What astonishing November weather. Rainfall records for the month throughout the region fell faster than the rain as the region’s big dry really started to bite and summer made a grand entrance.
In most parts of the region you’d have to go back decades to match the low rainfall, and in parts of Ōtaki and Wainuiomata you’d need a time machine to match records set in 1890 and 1893.
In fact, it was so dry that there were only four days with any recordable rain at Karori and Wainuiomata. These are both the record lowest for November since 1879 and 1890 respectively. Ōtaki had five days with rainfall which is the lowest there for November since 1893.

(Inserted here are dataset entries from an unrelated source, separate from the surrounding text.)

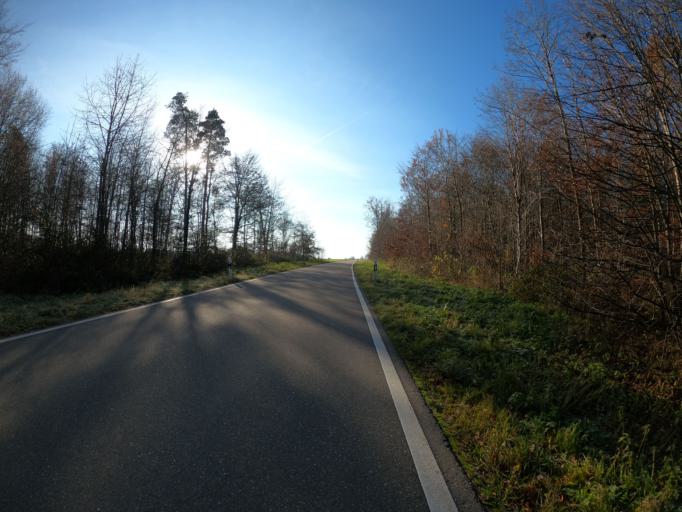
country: DE
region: Baden-Wuerttemberg
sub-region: Regierungsbezirk Stuttgart
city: Schlierbach
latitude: 48.6895
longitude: 9.5351
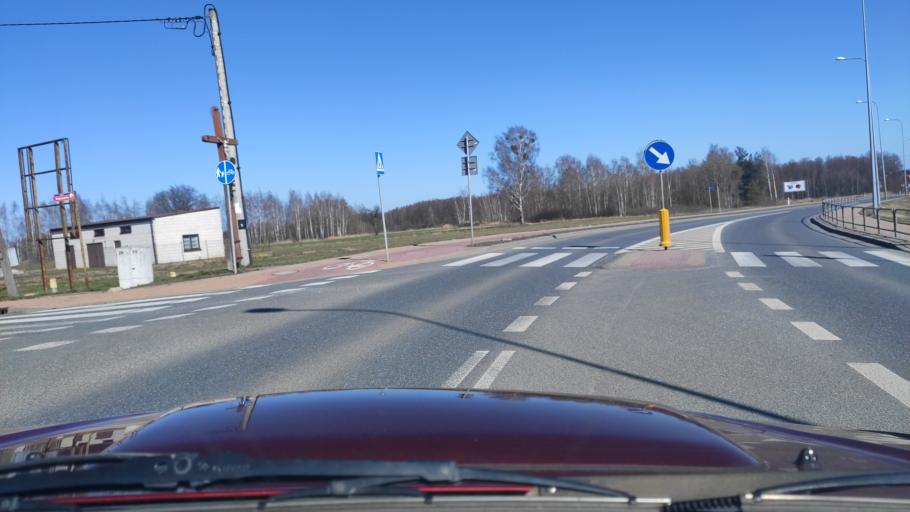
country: PL
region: Masovian Voivodeship
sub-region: Powiat zwolenski
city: Zwolen
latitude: 51.3722
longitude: 21.5871
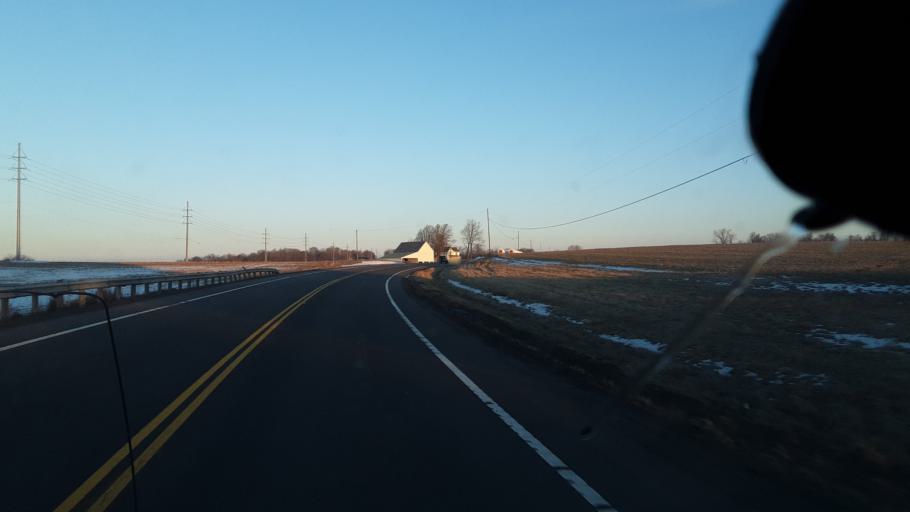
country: US
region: Ohio
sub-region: Perry County
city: Somerset
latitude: 39.8150
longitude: -82.3176
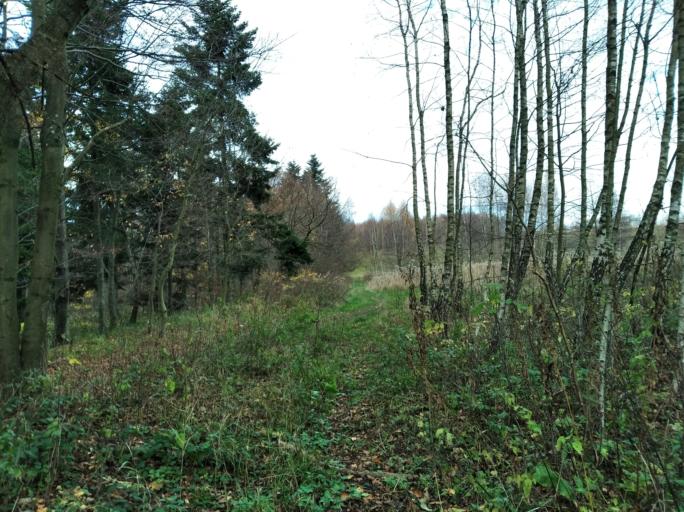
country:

Here’s a regional round up of the big dry, collected by Greater Wellington Regional Council.
Exceptionally dry in (most of) the Wairarapa
November rainfall across the Wairarapa was exceptionally low. Only 8mm of rain was recorded at Masterton (14% of average) making it the driest November since at least 1992. At the Tauherenikau Racecourse there was just 14mm which makes it the lowest November total since records began in 1963. Across most of the Wairarapa monthly rainfall was less than 25% of the November average.
Isolated thunderstorms over the last week brought some intense downpours to some areas. Rainfall at Carterton and Greytown had been looking very low with 7mm and 9mm recorded respectively until the 26th when Carterton received 74mm of rain in three days, which included a very intense downpour of 45mm that occurred over just two hours on the 29th. The monthly rainfall that had been heading towards 12% of average ended up being 140% of average.
Wellington, Hutt and Kāpiti hit by big dry
Rainfall records have been plundered across Wellington, Hutt valley and the Kāpiti Coast with monthly averages barely reaching 25% of normal. The November rainfall total of 17.5mm recorded at Karori Reservoir (Zealandia) is the second lowest November total since records began in 1879. The only lower November total was 72 years ago in 1945. At Wainuiomata the 27mm total is the lowest November rainfall since records started in 1890.
Ōtaki and Waikanae received November rainfall of 21mm and 26mm respectively both 25% of normal. Rainfall has been measured within Ōtaki township 1893 and this is the lowest November total that has been recorded since then. Waikanae rainfall was the lowest for November since 1969.
Other November totals around the region include; Miramar 8mm, Hataitai 11mm, Berhampore 14mm, Khandallah 15mm, Woodridge and Paparangi 20mm, Plimmerton and Whitby 19mm, Lower Hutt 21mm, Pinehaven 33mm, Belmont 25mm, Maymorn 26mm, Te Marua 44mm, Paekākāariki 17mm, Te Horo 19mm, Mauriceville 32mm, Longbush 11mm, Tanawa Hut (near Tinui) 13mm, Masterton 8mm, Lake Wairarapa 13mm.
Even the Tararua ranges were dry
The normally soaking Taraura ranges were also bathed in uncharacteristic sunshine.
The network of rain gauges high within the Tararua Range shows the low November rainfall extended into the mountains. In the headwaters of the Ōtaki River catchment 120mm of rain was recorded, this being 24% of average and the lowest November total since 1991. The region’s wettest spot the Angle Knob rain gauge (average yearly rainfall of 7000mm) high in the headwaters of the Waingawa River only received 200mm, which is 30% of average and the lowest November total there since 1985.
Rivers receding rapidly
River flows across the region have been very low during November with most monitored sites being around 20% to 40% of average. The Hutt River and tributaries saw only 25% of the normally expected November flow. Other monthly flow percentages include: Wainuiomata River (30%), Porirua Stream (40%), Waikanae and Ōtaki rivers (35%), Ruamahanga River (30%), Waiohine and Waingawa rivers (30%), Pahaoa River (20%).
The very lowest flow measured in the Hutt River towards the end of the month was quite significant, with a frequency of occurrence around 1 in 30-years (3%) during November. River flow will typically drop lower than this during summer but to see the river this low during November is rare. The Wainuiomata, Waiohine, Tauherenikau and Ruamahanga rivers also recorded very low flows falling to levels expected once in 20-years during November.
Along with stress on the public water supplies, low flow restrictions on irrigators may begin to bite earlier than normal if the dry conditions continue.
Topsy turvy rainfall rollercoaster
2017 has been a highly variable year for rainfall. Since rainfall records began in 1980 at Orongorongo range: April was the wettest; June the 2nd driest; July the 3rd wettest; August the 4th wettest; October the driest; and November the driest.